Depends a lot on your use case. RAID controllers often mask the drives themselves behind a sort of "virtual JBOD" where they create RAID0 virtual disks for each individual drive. This works just fine, but there is an unknown element here then which is HOW the controller does the writing (and reading) to that virtual disk and that it is not directly under the control of the ZFS software. It might honour the cylinder/head/track write command or it might interpret that command and you have no way of knowing from the software side. It comes down to how much you trust your RAID card.
Similarly, it may also mask things like remapped writes due to failures which means unless you are actively monitoring the controller you might have a number of remapped or even corrupted sectors that ZFS and the operating system don't know about.
Now, if data is corrupted then ZFS absolutely will find that corrupted data during a scrub. For that reason running ZFS on top of a RAID controller is actually a good idea, but not because the RAID controller is better than a straight SAS/SATA connection to the disk but rather because the RAID controller is potentially worse from a data consistency standpoint. There are more unknowns with a RAID controller than there are with direct disk connections from the point of view of ZFS, so my policy has always been that in production I'll run ZFS on directly attached disks only because I want my system to be able to properly deal with disk issues rather than have a scrub suddenly produce dozens or hundreds of errors because the RAID card has been masking the corruption in the underlying disk.

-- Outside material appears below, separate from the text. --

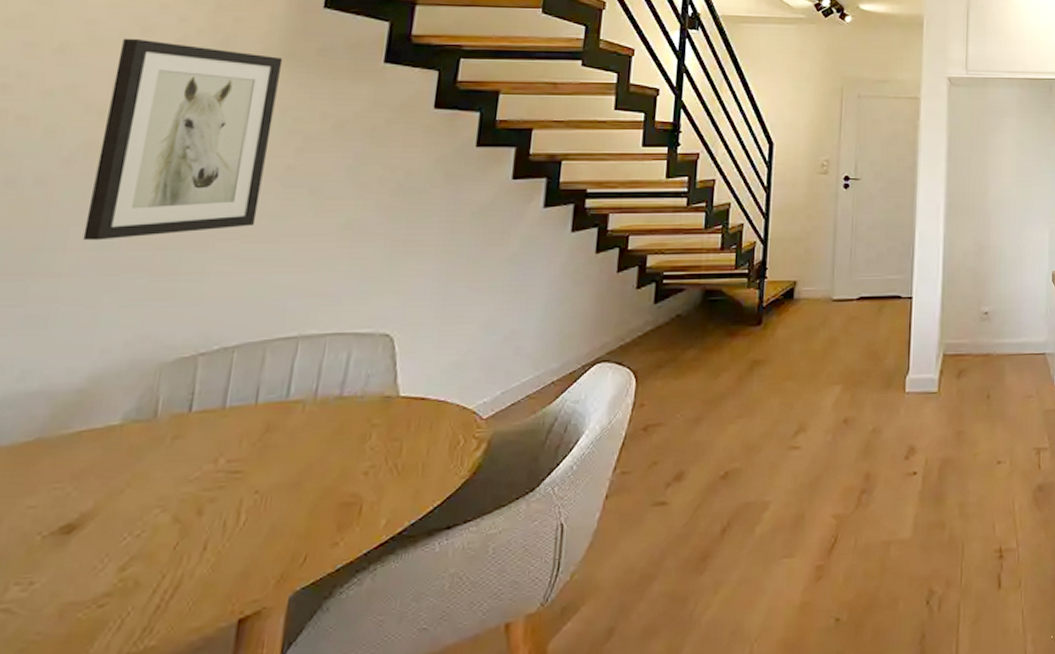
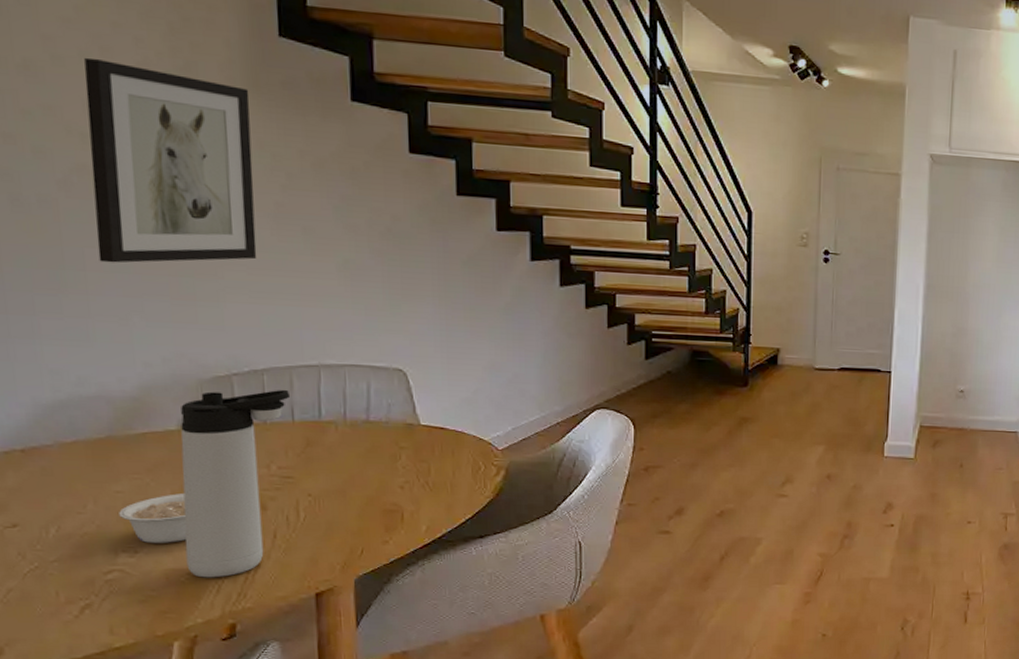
legume: none [23,503,110,570] -> present [119,494,188,543]
thermos bottle: none [89,367,260,611] -> present [181,389,291,578]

Having said all that, hardware RAID has its place. I like to use hardware RAID for operating system disks because while mirrored OS's are quite good in software, there's still that underlying problem of bootstrapping enough of the OS to fire up the RAID from UEFI (or historically, BIOS). If the RAID card is supported directly in UEFI/BIOS then the operating system doesn't need to care. However, it's still good practice to ensure your hardware RAID has a good monitoring agent available for the operating system or is well supported by the OS so you know when one of the drives has failed.